Given a set of non-overlapping intervals, insert a new interval into the intervals (merge if necessary).

You may assume that the intervals were initially sorted according to their start times.

Example 1:
Given intervals [1,3],[6,9], insert and merge [2,5] in as [1,5],[6,9].

Example 2:
Given [1,2],[3,5],[6,7],[8,10],[12,16], insert and merge [4,9] in as [1,2],[3,10],[12,16].

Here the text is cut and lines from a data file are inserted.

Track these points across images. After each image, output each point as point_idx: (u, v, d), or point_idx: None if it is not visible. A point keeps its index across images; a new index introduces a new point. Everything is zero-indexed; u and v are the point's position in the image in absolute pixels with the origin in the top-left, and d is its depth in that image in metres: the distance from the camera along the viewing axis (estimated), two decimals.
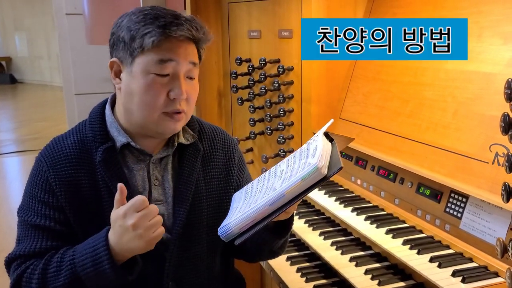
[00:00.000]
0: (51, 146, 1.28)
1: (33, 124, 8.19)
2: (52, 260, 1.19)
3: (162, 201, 1.30)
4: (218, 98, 2.54)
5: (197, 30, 1.20)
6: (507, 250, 0.99)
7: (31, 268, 1.20)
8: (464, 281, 1.31)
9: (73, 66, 4.42)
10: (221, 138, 1.43)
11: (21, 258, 1.22)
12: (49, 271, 1.18)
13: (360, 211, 1.78)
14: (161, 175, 1.31)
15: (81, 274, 1.15)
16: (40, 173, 1.24)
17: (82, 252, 1.16)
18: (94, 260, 1.13)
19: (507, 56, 1.46)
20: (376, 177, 1.89)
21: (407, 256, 1.46)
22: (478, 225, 1.43)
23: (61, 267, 1.17)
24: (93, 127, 1.27)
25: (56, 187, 1.22)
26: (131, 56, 1.19)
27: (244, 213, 1.08)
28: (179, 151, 1.34)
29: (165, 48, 1.17)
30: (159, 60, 1.17)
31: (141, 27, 1.16)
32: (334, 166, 1.03)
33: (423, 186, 1.65)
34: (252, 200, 1.11)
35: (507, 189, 0.99)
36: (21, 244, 1.24)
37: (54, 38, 9.40)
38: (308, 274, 1.56)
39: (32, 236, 1.22)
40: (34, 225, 1.22)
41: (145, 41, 1.15)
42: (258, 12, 2.30)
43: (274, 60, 2.25)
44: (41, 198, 1.23)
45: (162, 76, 1.19)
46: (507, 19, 1.50)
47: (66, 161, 1.24)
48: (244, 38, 2.37)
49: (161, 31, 1.15)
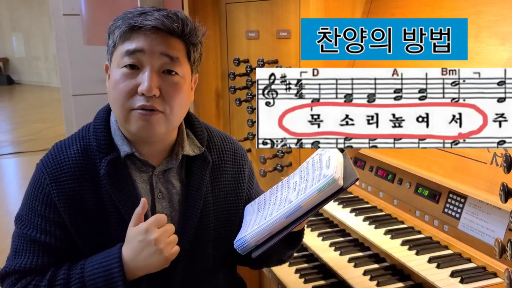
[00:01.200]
0: (53, 154, 1.20)
1: (30, 125, 8.16)
2: (57, 277, 1.14)
3: (166, 216, 1.23)
4: (216, 99, 2.53)
5: (172, 21, 1.11)
6: (505, 251, 0.99)
7: (33, 285, 1.14)
8: (463, 282, 1.31)
9: (71, 67, 4.40)
10: (230, 148, 1.35)
11: (18, 273, 1.16)
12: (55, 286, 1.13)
13: (359, 211, 1.78)
14: (165, 188, 1.24)
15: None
16: (42, 185, 1.17)
17: (93, 270, 1.11)
18: (107, 280, 1.09)
19: (505, 56, 1.46)
20: (374, 178, 1.89)
21: (406, 257, 1.46)
22: (476, 226, 1.43)
23: (68, 284, 1.12)
24: (97, 136, 1.19)
25: (59, 202, 1.15)
26: (110, 54, 1.17)
27: (260, 225, 1.07)
28: (187, 163, 1.27)
29: (132, 38, 1.11)
30: (126, 51, 1.11)
31: (113, 24, 1.15)
32: (350, 177, 1.03)
33: (422, 187, 1.65)
34: (267, 213, 1.10)
35: (505, 190, 0.99)
36: (18, 258, 1.17)
37: (51, 38, 9.37)
38: (307, 275, 1.56)
39: (31, 251, 1.16)
40: (33, 240, 1.16)
41: (115, 35, 1.13)
42: (256, 13, 2.29)
43: (272, 61, 2.25)
44: (42, 212, 1.16)
45: (131, 69, 1.11)
46: (505, 19, 1.50)
47: (69, 174, 1.16)
48: (242, 38, 2.37)
49: (127, 23, 1.11)
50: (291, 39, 2.18)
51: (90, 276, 1.11)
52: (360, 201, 1.91)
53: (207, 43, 2.54)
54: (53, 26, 4.52)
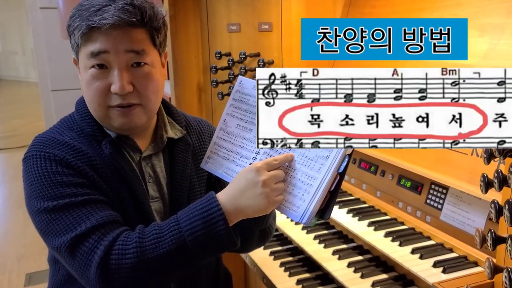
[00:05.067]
0: (48, 140, 1.15)
1: (9, 122, 8.00)
2: (147, 230, 1.06)
3: (158, 198, 1.25)
4: (198, 92, 2.51)
5: (129, 13, 1.08)
6: (486, 240, 1.01)
7: (122, 239, 1.04)
8: (445, 272, 1.32)
9: (49, 62, 4.31)
10: (207, 130, 1.39)
11: (99, 229, 1.05)
12: (147, 239, 1.04)
13: (342, 204, 1.79)
14: (153, 172, 1.26)
15: (188, 239, 1.03)
16: (55, 161, 1.10)
17: (189, 216, 1.05)
18: (206, 222, 1.03)
19: (484, 48, 1.48)
20: (357, 170, 1.90)
21: (389, 248, 1.47)
22: (458, 216, 1.45)
23: (161, 234, 1.04)
24: (88, 122, 1.19)
25: (82, 170, 1.10)
26: (75, 53, 1.15)
27: (313, 190, 1.05)
28: (169, 146, 1.29)
29: (94, 39, 1.08)
30: (90, 53, 1.09)
31: (71, 23, 1.11)
32: None
33: (404, 178, 1.67)
34: (303, 177, 1.08)
35: (485, 180, 1.00)
36: (82, 223, 1.05)
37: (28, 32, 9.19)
38: (292, 269, 1.56)
39: (90, 211, 1.06)
40: (83, 202, 1.07)
41: (75, 36, 1.10)
42: (237, 5, 2.27)
43: (254, 54, 2.24)
44: (72, 181, 1.09)
45: (100, 69, 1.11)
46: (484, 11, 1.52)
47: (77, 151, 1.13)
48: (223, 31, 2.35)
49: (85, 24, 1.07)
50: (272, 31, 2.17)
51: (186, 221, 1.04)
52: (344, 193, 1.92)
53: (188, 36, 2.51)
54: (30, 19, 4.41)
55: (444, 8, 1.66)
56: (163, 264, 1.03)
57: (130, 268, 1.01)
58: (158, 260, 1.03)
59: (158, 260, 1.03)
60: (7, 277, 3.44)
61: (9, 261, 3.64)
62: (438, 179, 1.51)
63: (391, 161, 1.69)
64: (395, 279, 1.41)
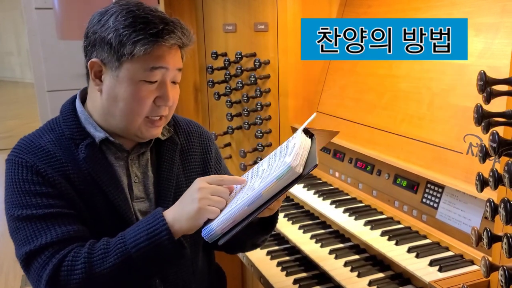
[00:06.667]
0: (26, 144, 1.19)
1: (4, 122, 7.97)
2: (96, 246, 1.10)
3: (143, 199, 1.28)
4: (194, 93, 2.51)
5: (186, 36, 1.19)
6: (481, 239, 1.01)
7: (72, 255, 1.08)
8: (441, 270, 1.33)
9: (45, 62, 4.29)
10: (196, 131, 1.42)
11: (51, 247, 1.10)
12: (95, 255, 1.08)
13: (339, 203, 1.79)
14: (141, 172, 1.28)
15: (132, 251, 1.07)
16: (26, 168, 1.15)
17: (134, 230, 1.09)
18: (149, 233, 1.07)
19: (478, 47, 1.48)
20: (353, 169, 1.91)
21: (386, 247, 1.47)
22: (453, 215, 1.46)
23: (108, 248, 1.09)
24: (68, 125, 1.22)
25: (50, 178, 1.14)
26: (118, 61, 1.14)
27: (225, 214, 1.07)
28: (156, 146, 1.32)
29: (156, 56, 1.14)
30: (150, 68, 1.15)
31: (131, 33, 1.12)
32: (310, 164, 1.03)
33: (400, 177, 1.67)
34: (234, 200, 1.11)
35: (481, 179, 1.00)
36: (38, 237, 1.10)
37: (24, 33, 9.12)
38: (289, 268, 1.56)
39: (48, 227, 1.11)
40: (44, 216, 1.11)
41: (136, 48, 1.12)
42: (233, 5, 2.27)
43: (250, 54, 2.24)
44: (38, 191, 1.13)
45: (151, 83, 1.17)
46: (478, 10, 1.52)
47: (50, 156, 1.17)
48: (219, 32, 2.35)
49: (154, 40, 1.12)
50: (268, 32, 2.17)
51: (131, 234, 1.09)
52: (340, 193, 1.92)
53: None
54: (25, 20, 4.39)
55: (439, 8, 1.67)
56: (111, 278, 1.08)
57: (78, 283, 1.07)
58: (105, 275, 1.07)
59: (105, 275, 1.07)
60: (4, 278, 3.44)
61: (5, 262, 3.63)
62: (434, 178, 1.51)
63: (387, 160, 1.70)
64: (392, 278, 1.42)
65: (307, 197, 1.90)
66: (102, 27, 1.15)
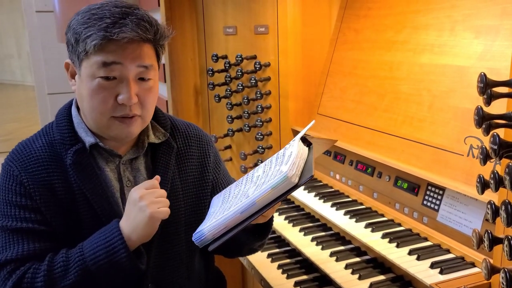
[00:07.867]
0: (18, 150, 1.23)
1: (4, 125, 7.96)
2: (55, 260, 1.14)
3: None
4: (194, 95, 2.51)
5: (146, 30, 1.14)
6: (482, 241, 1.01)
7: (31, 272, 1.13)
8: (442, 273, 1.33)
9: (45, 65, 4.30)
10: (195, 134, 1.40)
11: (12, 263, 1.14)
12: (55, 271, 1.13)
13: (339, 206, 1.79)
14: (133, 176, 1.28)
15: (92, 267, 1.11)
16: (12, 177, 1.20)
17: (92, 245, 1.13)
18: (108, 251, 1.11)
19: (479, 49, 1.48)
20: (354, 172, 1.91)
21: (387, 250, 1.47)
22: (454, 217, 1.46)
23: (68, 264, 1.13)
24: (61, 129, 1.23)
25: (32, 189, 1.18)
26: (78, 59, 1.16)
27: (217, 219, 1.07)
28: (152, 150, 1.31)
29: (108, 50, 1.12)
30: (102, 63, 1.12)
31: (83, 30, 1.12)
32: (306, 174, 1.02)
33: (401, 180, 1.67)
34: (227, 206, 1.10)
35: (481, 181, 1.00)
36: (5, 251, 1.16)
37: (24, 36, 9.13)
38: (289, 271, 1.56)
39: (17, 241, 1.16)
40: (16, 230, 1.17)
41: (87, 44, 1.11)
42: (233, 8, 2.27)
43: (251, 57, 2.24)
44: (18, 202, 1.18)
45: (109, 80, 1.14)
46: (478, 13, 1.52)
47: (38, 164, 1.20)
48: (219, 34, 2.35)
49: (102, 35, 1.10)
50: (269, 34, 2.17)
51: (90, 251, 1.12)
52: (341, 195, 1.92)
53: (185, 39, 2.51)
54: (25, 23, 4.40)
55: (439, 10, 1.67)
56: None
57: None
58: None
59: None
60: None
61: None
62: (434, 180, 1.51)
63: (388, 162, 1.69)
64: (393, 280, 1.41)
65: (307, 199, 1.90)
66: (68, 28, 1.17)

This is because the new interval [4,9] overlaps with [3,5],[6,7],[8,10].

/**
* Definition for an interval.
* public class Interval {
*     int start;
*     int end;
*     Interval() { start = 0; end = 0; }
*     Interval(int s, int e) { start = s; end = e; }
* }
*/
public class Solution {
public List<Interval> insert(List<Interval> intervals, Interval newInterval) {
List<Interval> res = new ArrayList();
if(newInterval == null)
return intervals;
if(newInterval != null && (intervals == null || intervals.size() == 0)) {
res.add(newInterval);
return res;
}
int start = -1;
boolean flag = false;
for(Interval i : intervals) {
if(flag) { // 给定的区间已经被归并，不再与剩余区间做比较
res.add(i);
continue;
}
if(i.start <= newInterval.start && i.end >= newInterval.end) { // 区间内
res.add(i);
flag = true;
continue;
} else if(i.end < newInterval.start || i.start > newInterval.end) { // 区间外
if(i.start > newInterval.end) {
if(start != -1)
res.add(new Interval(start, newInterval.end));
else res.add(newInterval);
flag = true;
}
res.add(i);
continue;
} else { // 跨区间
if(start == -1) // 遇到第一个被跨区间的区间
start = Math.min(i.start, newInterval.start);
if(i.end >= newInterval.end) {
res.add(new Interval(start, i.end));
flag = true;
}
}
}
if(!flag) {
if(start != -1)
res.add(new Interval(start, newInterval.end));
else res.add(newInterval);
}
return res;
}
}

151 / 151 test cases passed.
Status: Accepted
Runtime: 4 ms